Xcel Energy found in 1996 that a battery charger at the Prairie Island nuclear plant in Red Wing was faulty but didn’t replace it until this year.
Glen Stubbe, Star Tribune
Xcel slapped over faulty equipment at Prairie Island
- Article by: DAVID SHAFFER
- Star Tribune
- August 17, 2011 - 9:06 PM
Federal regulators said Wednesday that Xcel Energy Inc. violated safety regulations for years by keeping a faulty charger for backup batteries at the Prairie Island nuclear power plant.
The Nuclear Regulatory Commission confirmed its June preliminary finding that the issue had "low to moderate safety significance," which triggers enhanced inspections at the plant. Xcel had argued the so-called "white" finding was excessive.
The NRC rates safety issues with a color-coded system that classifies findings as green, white, yellow or red, in increasing order of significance. Green is "very low" safety significance; yellow is substantial.
It is the fifth time the plant in Red Wing, Minn., has been issued such a "white" finding. It has not had more severe violations.
Xcel conceded that the problem, first identified in 1996 during a simulation test, was not dealt with properly. The faulty charger on Unit 1 was replaced in May, after Xcel self-reported the issue and NRC inspectors took a closer look. Another charger on Unit 2 will be replaced at the next refueling, Xcel said.
"We are committed to operating our nuclear plants safely, and we take this matter very seriously," Mark Schimmel, Prairie Island site vice president, said in a statement. "These findings and the process that led to them highlight the stringent regulatory oversight of the nuclear industry in the United States."
The charger would lock up and stop recharging one of four battery packs when the plant's outside power source was cut off and the plant switched to diesel generators. Instead of fixing or replacing the charger, the utility for years turned off the charger during simulation tests.
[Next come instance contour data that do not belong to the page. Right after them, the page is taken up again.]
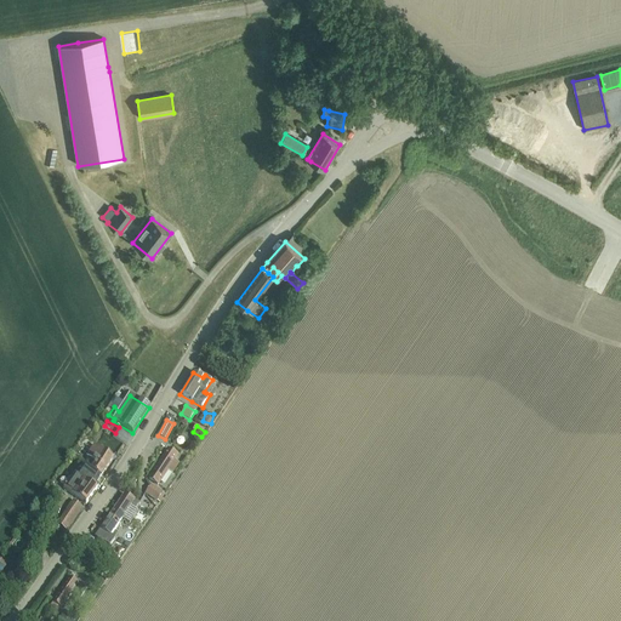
[(86,467),(101,477),(113,459),(95,445),(86,456),(89,457),(86,460),(89,461),(86,465),(86,467)]
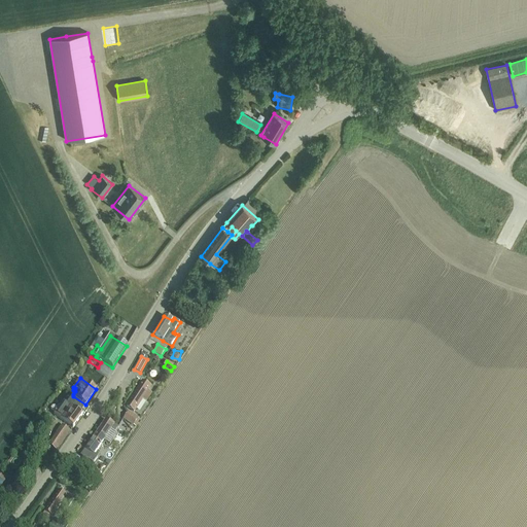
[(146,401),(151,393),(147,391),(150,387),(142,382),(126,406),(134,411),(142,399),(146,401)]
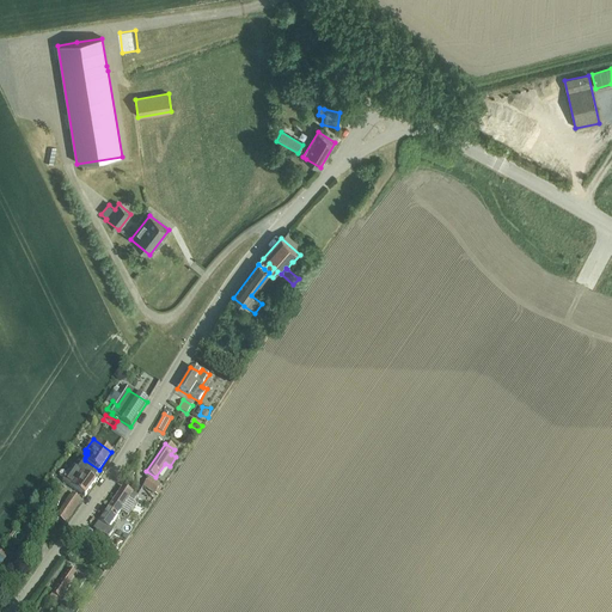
[(93,477),(99,470),(85,460),(79,470),(74,466),(63,483),(85,499),(96,482),(95,482),(97,479),(93,477)]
If the charger tripped off when needed, Xcel workers were to manually reset it.
"Even though this issue did not have an impact on routine plant operation or members of the public, the NRC requires safety-related equipment to be operable in accordance with the conditions of the plant's operating license," NRC regional administrator Mark Satorius said in a statement. "Contrary to these requirements, battery chargers at Prairie Island Unit 1 were susceptible to failure under certain conditions."
Xcel said it is reviewing the NRC's action and has until Sept. 16 to decide whether to contest the white finding.